Written task
From the records below, transcribe exactly the lines that begin at the line with "удался, а все" and end at the line with "vous aide à", both included.

Available records
• • • •

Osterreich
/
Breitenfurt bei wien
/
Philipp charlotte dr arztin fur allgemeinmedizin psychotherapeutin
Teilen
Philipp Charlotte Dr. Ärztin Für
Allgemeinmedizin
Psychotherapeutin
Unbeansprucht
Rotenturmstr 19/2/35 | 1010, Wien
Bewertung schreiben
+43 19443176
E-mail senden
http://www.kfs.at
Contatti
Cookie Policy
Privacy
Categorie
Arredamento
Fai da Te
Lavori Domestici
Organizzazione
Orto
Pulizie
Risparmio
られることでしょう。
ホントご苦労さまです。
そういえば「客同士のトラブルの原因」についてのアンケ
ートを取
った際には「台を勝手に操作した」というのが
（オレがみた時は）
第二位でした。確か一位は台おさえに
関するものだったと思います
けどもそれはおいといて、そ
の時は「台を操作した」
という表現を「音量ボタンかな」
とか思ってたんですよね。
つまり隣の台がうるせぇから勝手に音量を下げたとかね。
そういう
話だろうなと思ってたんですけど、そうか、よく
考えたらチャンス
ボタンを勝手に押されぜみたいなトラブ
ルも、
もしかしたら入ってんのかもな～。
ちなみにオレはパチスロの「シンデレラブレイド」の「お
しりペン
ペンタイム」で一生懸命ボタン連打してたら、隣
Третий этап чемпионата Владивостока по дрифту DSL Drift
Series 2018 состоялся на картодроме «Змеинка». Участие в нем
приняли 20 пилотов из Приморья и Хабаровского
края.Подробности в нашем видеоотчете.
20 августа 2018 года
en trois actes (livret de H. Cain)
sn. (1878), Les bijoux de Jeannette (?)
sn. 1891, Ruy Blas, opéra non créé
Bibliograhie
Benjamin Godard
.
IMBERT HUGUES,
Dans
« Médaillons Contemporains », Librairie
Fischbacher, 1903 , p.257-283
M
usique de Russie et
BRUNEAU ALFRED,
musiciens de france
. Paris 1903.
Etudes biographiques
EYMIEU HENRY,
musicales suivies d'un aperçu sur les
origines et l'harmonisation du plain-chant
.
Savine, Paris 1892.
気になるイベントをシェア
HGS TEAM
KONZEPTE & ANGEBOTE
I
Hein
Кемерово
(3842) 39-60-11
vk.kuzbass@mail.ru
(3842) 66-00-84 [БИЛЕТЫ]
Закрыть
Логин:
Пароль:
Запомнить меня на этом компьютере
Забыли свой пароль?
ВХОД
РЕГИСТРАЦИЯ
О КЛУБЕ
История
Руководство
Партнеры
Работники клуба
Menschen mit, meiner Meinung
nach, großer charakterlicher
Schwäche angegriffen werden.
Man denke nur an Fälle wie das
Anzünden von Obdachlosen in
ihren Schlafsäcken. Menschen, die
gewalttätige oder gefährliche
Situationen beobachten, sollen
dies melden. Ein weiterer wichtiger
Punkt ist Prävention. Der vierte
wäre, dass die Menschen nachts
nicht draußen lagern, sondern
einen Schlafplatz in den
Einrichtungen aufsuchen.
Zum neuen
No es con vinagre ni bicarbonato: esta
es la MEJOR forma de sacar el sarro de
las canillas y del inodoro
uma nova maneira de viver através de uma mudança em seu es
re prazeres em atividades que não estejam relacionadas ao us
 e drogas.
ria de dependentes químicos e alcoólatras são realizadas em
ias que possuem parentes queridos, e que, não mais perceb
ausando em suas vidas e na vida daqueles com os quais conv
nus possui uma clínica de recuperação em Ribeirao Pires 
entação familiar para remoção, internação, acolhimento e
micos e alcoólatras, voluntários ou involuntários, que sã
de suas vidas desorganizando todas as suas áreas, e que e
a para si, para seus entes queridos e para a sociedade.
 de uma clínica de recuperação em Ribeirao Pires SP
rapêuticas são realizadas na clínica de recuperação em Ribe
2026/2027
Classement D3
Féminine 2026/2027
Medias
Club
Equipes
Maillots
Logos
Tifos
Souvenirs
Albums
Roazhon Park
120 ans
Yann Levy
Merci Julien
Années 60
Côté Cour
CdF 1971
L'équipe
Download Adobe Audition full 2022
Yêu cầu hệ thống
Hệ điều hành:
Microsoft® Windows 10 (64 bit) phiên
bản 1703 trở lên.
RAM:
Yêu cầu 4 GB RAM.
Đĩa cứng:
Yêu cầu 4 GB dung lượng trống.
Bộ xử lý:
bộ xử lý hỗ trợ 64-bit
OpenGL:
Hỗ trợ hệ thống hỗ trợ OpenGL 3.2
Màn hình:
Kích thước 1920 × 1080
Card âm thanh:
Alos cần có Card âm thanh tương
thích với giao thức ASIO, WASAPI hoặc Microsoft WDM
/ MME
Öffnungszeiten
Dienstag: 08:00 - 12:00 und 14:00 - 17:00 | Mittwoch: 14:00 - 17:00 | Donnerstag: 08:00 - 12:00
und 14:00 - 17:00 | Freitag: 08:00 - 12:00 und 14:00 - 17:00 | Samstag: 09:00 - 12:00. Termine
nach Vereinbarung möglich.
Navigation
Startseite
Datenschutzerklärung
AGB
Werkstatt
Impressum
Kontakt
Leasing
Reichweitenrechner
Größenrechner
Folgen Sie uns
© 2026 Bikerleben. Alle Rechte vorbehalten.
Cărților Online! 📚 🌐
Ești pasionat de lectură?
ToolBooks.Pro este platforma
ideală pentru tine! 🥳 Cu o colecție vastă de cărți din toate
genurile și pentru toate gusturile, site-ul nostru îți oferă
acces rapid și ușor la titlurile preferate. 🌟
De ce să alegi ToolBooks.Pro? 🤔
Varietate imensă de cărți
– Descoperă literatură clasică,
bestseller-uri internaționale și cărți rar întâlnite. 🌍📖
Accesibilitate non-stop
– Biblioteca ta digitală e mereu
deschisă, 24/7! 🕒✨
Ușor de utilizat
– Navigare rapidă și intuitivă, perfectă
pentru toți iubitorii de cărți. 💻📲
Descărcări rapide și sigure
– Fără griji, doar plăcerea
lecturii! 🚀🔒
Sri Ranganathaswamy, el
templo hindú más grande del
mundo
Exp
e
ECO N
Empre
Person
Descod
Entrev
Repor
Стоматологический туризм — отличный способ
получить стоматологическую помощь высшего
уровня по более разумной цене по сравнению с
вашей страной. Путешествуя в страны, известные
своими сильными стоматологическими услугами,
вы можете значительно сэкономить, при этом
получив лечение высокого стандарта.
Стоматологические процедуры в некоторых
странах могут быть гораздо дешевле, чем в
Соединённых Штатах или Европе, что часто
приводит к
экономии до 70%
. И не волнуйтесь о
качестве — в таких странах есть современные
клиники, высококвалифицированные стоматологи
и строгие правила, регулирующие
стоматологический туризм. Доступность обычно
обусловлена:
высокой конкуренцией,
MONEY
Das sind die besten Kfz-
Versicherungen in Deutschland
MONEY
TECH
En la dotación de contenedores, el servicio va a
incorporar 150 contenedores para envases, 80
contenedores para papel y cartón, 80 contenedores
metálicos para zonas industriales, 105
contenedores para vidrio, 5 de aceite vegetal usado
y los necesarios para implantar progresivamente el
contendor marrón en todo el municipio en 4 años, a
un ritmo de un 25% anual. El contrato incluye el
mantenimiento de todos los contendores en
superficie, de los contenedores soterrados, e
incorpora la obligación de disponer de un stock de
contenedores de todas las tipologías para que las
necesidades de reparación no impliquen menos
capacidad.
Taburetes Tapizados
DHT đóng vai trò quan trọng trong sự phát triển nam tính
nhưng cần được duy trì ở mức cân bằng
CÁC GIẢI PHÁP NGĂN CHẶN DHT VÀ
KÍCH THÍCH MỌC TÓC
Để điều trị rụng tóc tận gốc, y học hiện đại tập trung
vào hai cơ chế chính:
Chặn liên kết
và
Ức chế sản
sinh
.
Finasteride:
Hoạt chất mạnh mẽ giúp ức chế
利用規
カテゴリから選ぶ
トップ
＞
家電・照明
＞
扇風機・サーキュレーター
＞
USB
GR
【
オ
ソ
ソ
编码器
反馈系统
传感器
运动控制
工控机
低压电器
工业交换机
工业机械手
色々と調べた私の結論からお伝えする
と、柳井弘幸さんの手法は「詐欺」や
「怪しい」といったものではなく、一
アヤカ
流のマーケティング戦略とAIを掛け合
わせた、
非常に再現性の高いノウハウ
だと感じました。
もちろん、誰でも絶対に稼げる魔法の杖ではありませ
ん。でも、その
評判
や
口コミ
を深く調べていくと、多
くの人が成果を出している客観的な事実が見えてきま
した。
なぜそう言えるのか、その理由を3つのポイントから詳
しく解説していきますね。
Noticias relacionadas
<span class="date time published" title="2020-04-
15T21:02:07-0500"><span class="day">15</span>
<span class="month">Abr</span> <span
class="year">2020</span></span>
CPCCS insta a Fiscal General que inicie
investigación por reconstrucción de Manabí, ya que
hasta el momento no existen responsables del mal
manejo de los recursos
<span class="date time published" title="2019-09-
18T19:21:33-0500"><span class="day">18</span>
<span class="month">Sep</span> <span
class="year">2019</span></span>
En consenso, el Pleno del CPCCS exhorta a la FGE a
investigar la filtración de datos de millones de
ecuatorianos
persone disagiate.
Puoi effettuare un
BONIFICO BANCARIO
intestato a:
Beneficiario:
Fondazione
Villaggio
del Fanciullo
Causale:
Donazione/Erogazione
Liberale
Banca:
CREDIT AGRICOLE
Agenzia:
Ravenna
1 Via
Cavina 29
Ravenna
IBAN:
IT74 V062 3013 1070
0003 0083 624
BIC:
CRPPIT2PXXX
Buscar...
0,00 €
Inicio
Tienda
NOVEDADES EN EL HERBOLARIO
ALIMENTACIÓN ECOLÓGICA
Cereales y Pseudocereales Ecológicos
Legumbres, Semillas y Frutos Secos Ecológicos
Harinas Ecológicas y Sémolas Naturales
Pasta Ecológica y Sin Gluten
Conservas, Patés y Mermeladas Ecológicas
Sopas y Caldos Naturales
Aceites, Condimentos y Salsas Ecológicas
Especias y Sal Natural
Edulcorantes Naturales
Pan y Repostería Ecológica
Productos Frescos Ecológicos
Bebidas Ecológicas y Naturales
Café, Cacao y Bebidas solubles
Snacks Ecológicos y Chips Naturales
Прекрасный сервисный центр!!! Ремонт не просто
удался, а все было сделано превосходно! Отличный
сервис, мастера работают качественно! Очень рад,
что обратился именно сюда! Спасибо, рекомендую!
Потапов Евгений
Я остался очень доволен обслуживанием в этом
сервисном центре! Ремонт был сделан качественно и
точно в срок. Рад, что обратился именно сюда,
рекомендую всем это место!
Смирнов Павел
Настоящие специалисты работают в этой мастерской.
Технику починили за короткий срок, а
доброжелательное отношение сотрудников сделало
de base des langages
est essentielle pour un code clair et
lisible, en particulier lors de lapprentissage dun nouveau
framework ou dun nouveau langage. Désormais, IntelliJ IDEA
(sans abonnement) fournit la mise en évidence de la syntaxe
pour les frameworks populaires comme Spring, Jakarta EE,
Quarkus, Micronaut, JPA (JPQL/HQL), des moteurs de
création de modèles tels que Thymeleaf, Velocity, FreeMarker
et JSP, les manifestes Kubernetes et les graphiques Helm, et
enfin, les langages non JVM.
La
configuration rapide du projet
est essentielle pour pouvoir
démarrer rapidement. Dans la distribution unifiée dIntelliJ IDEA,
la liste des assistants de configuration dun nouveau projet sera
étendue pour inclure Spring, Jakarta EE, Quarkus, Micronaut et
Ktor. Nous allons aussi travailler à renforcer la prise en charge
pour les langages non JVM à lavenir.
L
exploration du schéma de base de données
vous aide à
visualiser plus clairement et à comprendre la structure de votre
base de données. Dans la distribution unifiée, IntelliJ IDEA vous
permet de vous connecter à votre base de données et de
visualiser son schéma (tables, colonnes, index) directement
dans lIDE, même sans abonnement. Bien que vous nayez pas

• • • •

Exercise output
удался, а все было сделано превосходно! Отличный
сервис, мастера работают качественно! Очень рад,
что обратился именно сюда! Спасибо, рекомендую!
Потапов Евгений
Я остался очень доволен обслуживанием в этом
сервисном центре! Ремонт был сделан качественно и
точно в срок. Рад, что обратился именно сюда,
рекомендую всем это место!
Смирнов Павел
Настоящие специалисты работают в этой мастерской.
Технику починили за короткий срок, а
доброжелательное отношение сотрудников сделало
de base des langages
est essentielle pour un code clair et
lisible, en particulier lors de lapprentissage dun nouveau
framework ou dun nouveau langage. Désormais, IntelliJ IDEA
(sans abonnement) fournit la mise en évidence de la syntaxe
pour les frameworks populaires comme Spring, Jakarta EE,
Quarkus, Micronaut, JPA (JPQL/HQL), des moteurs de
création de modèles tels que Thymeleaf, Velocity, FreeMarker
et JSP, les manifestes Kubernetes et les graphiques Helm, et
enfin, les langages non JVM.
La
configuration rapide du projet
est essentielle pour pouvoir
démarrer rapidement. Dans la distribution unifiée dIntelliJ IDEA,
la liste des assistants de configuration dun nouveau projet sera
étendue pour inclure Spring, Jakarta EE, Quarkus, Micronaut et
Ktor. Nous allons aussi travailler à renforcer la prise en charge
pour les langages non JVM à lavenir.
L
exploration du schéma de base de données
vous aide à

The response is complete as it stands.